For over six centuries, the Duchy of Grand Fenwick lay nestled in the northern Alps, snugly located between France and Switzerland.  It is the smallest country in the world with a population of  just over five thousand people.  Proud of its ancient heritage, Grand Fenwick disdains almost all modern appurtenances -- there no phones, no cars, no telegraph, and -- to the ire of the Count of Mountjoy, the country's prime minister -- no indoor plumbing.  (The count really wished he could take a warm bath.)  It's army carries only longbows as weapons, through both tradition and inclination; the only other weapon in its arsenal is a dusty, unused Q-bomb -- a powerful device invited by the Grand Fenwick's sole scientist, the absent-minded Dr.
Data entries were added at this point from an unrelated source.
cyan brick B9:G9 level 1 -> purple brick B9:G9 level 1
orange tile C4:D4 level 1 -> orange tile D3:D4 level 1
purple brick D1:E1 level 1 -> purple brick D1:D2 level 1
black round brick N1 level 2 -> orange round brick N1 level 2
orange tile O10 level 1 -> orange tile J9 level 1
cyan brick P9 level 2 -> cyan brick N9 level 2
Kokintz, whose experiments are often interrupted by bird watching excursions   Grand Fenwick's feeble economy is supplied by sheep and wine (specifically, Pinot Grand Fenwick, a superb wine).  The country is ruled by the regnant Duchess, Gloriana XII, "a somewhat young willful lady of twenty-three," but nonetheless truly loved by all.

The trouble began when Gloriana decided she wanted a full-length Russian ermine coat, one more suitable for her position than her regular cloth coat.  The coat Gloriana wanted would cost $50,000, equal to or perhaps more than the country's entire budget.  She tasked Mountejoy with the problem of getting her the coat.  Mountejoy had for years been unable to convince the Council to provide funds for indoor plumbing; how can he convince them the spring for such an expensive coat?  At the same time, two bobolinks were spotted in the Duchy's national forest, which was about twenty acres smaller than Winnie-the-Pooh's hundred acre wood...
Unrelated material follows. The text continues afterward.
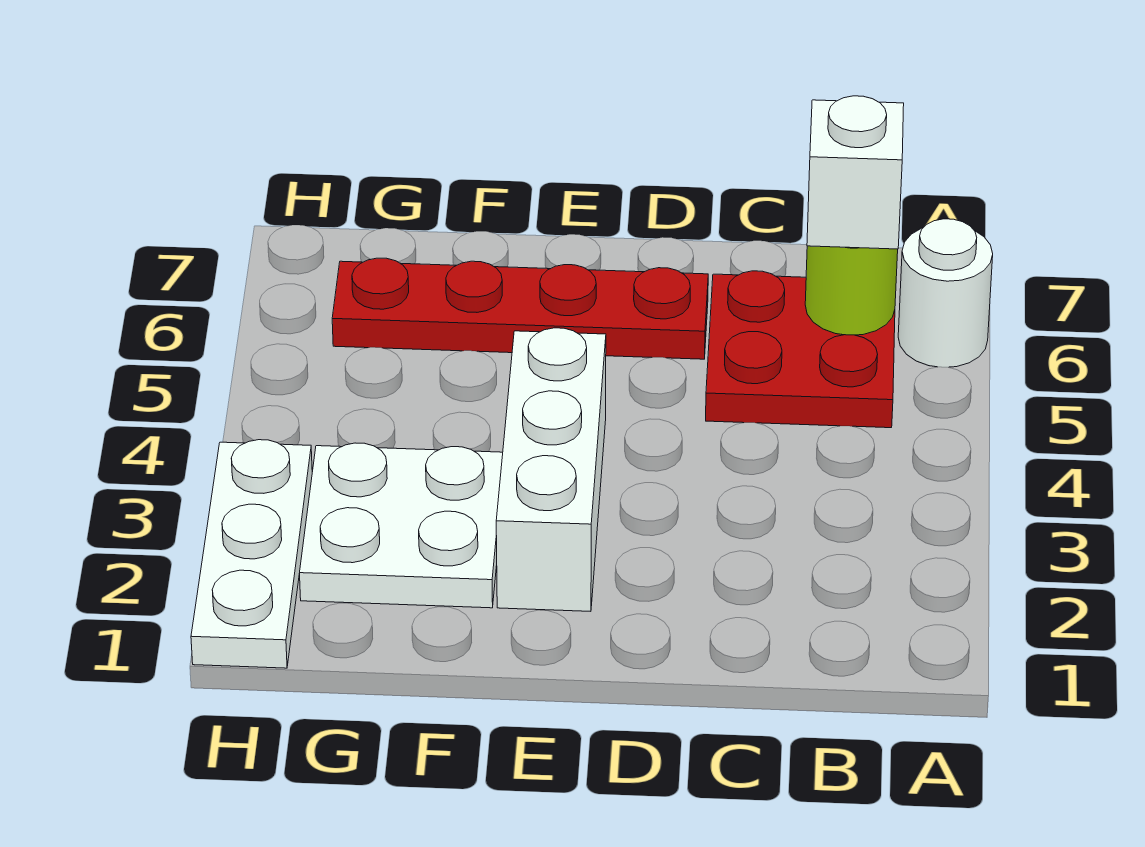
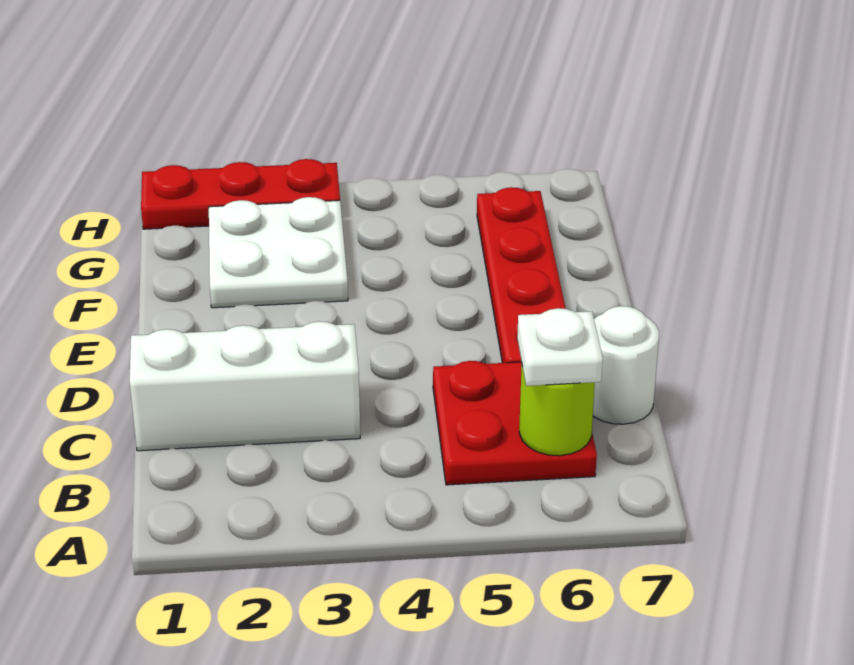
white round brick A6 level 1 -> white round brick C7 level 1
white brick B6 level 3 -> white plate B6 level 3
white brick E2:E4 level 1 -> white brick C1:C3 level 1
white plate H1:H3 level 1 -> red plate H1:H3 level 1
In the first book in the series, The Mouse That Roared, Mountejpy had devised a plan to increase the Duchy's coffers.  He declared war on America and invaded the country with Grand Fenwick's standing army (all twelve of them, armed with long bows).  The plan:  invade on Monday, lose on Tuesday, and America will provide funding to rebuild Grand Fenwick's war-torn economy by Friday.  That plan did not work out because Grand Fenwick somehow won the war.  Still, Mountjoy -- who had been hearing of th space race between America and Russia to be the first to reach the moon -- decided to try again.  He wrote a letter to the Secretary of State requesting a loan of $5,050,000 -- five  million for the Duchy's non-existent space program and $50,000 for a fur coat.  The State Department rightly believed that the five million would actually be spent on plumbing (and were a little confused on the fur coat part), but decided a gesture would make for good publicity over the Russians.  But five million was an embarrassing sum, so they upped to fifty million for the supposed space program, and made the entire amount a gift, rather than a loan.

Mounntejoy was a politician and believed in deception rather than honesty.  The people of Gran Fenwick, however, were not politicians and believed in honesty.  If the money was not used for a rocket to the moon, they would return it.  After much haggling it was agreed that the original five million would be spent on plumbing and the rest on the as yet non-existent space program.  

About those bobolinks, which are native to northeastern North America and have never been seen in Europe...  Dr. Kokintz went out and took some photographs to show to the Audubon Society  but, when developed, the photographs were blurred, which led to the discovery of the startling properties of Pinot Grand Fenwick.  In short, the wine was the key to atomic rocket power.  There was now no reason Gran Fenwick could not start its own moon landing project.

The problem was the rest of the world did not believe Grand Fenwick was serious.  Not, that is, until the rocket launched carrying Dr. Kokintz and Vincent Mountjoy to the moon at a leisurely pace of a thousand miles an hour.  Russia and American scramble to launch their own rockets to get to the moon first and declare it in the name of their own countries...

A truly funny, truly biting satire on world politics.  Like me, you'll be rooting for little Grand Fenwick.  And, yes, the bobolinks filled their nest with four eggs, and four tiny bobolinks were added to the world at the book's end.  Yay!